- WORK REQUIRED: Pull out all lines from the listing below in which the word "buttons" appears.

- RECORDED INFORMATION:
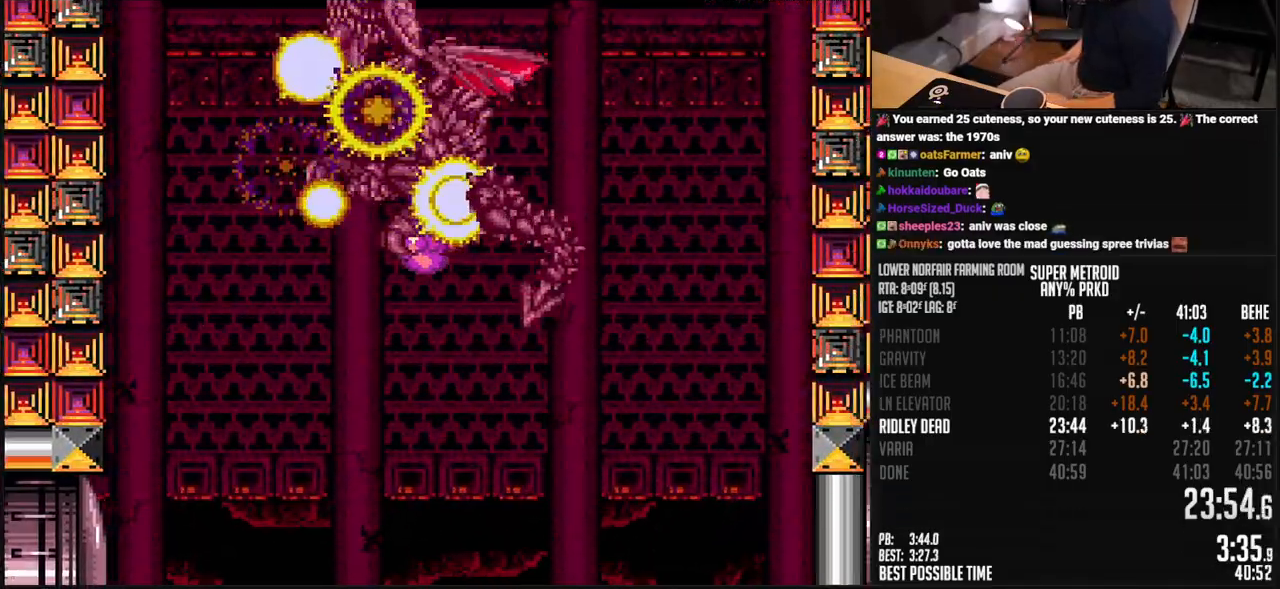
Gameplay with a controller (Nintendo layout); each line is a JSON object with the inputs held at the frame after it. "events" lists button and stick changes between this image and that frame as [ms after this image, input, new state], when the widget could be followed in between. Not read: L3 R3.
{"buttons": [], "events": []}
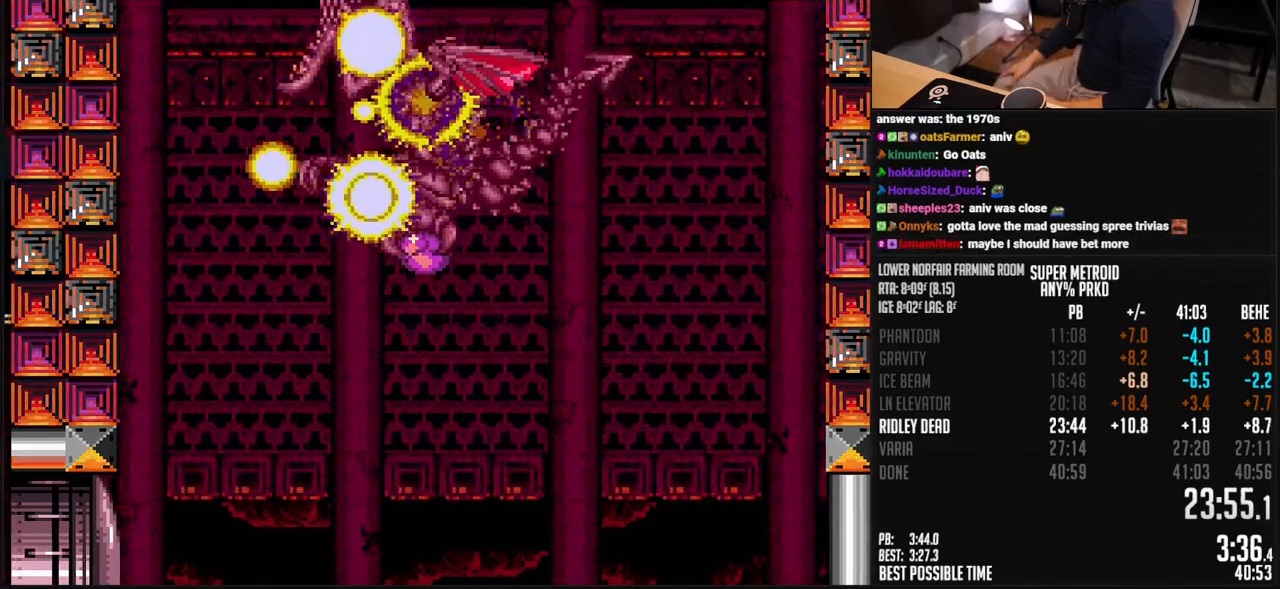
{"buttons": ["B", "DPAD_RIGHT"], "events": [[234, "DPAD_RIGHT", "down"], [435, "B", "down"]]}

- PROBLEM SOLUTION:
{"buttons": [], "events": []}
{"buttons": ["B", "DPAD_RIGHT"], "events": [[234, "DPAD_RIGHT", "down"], [435, "B", "down"]]}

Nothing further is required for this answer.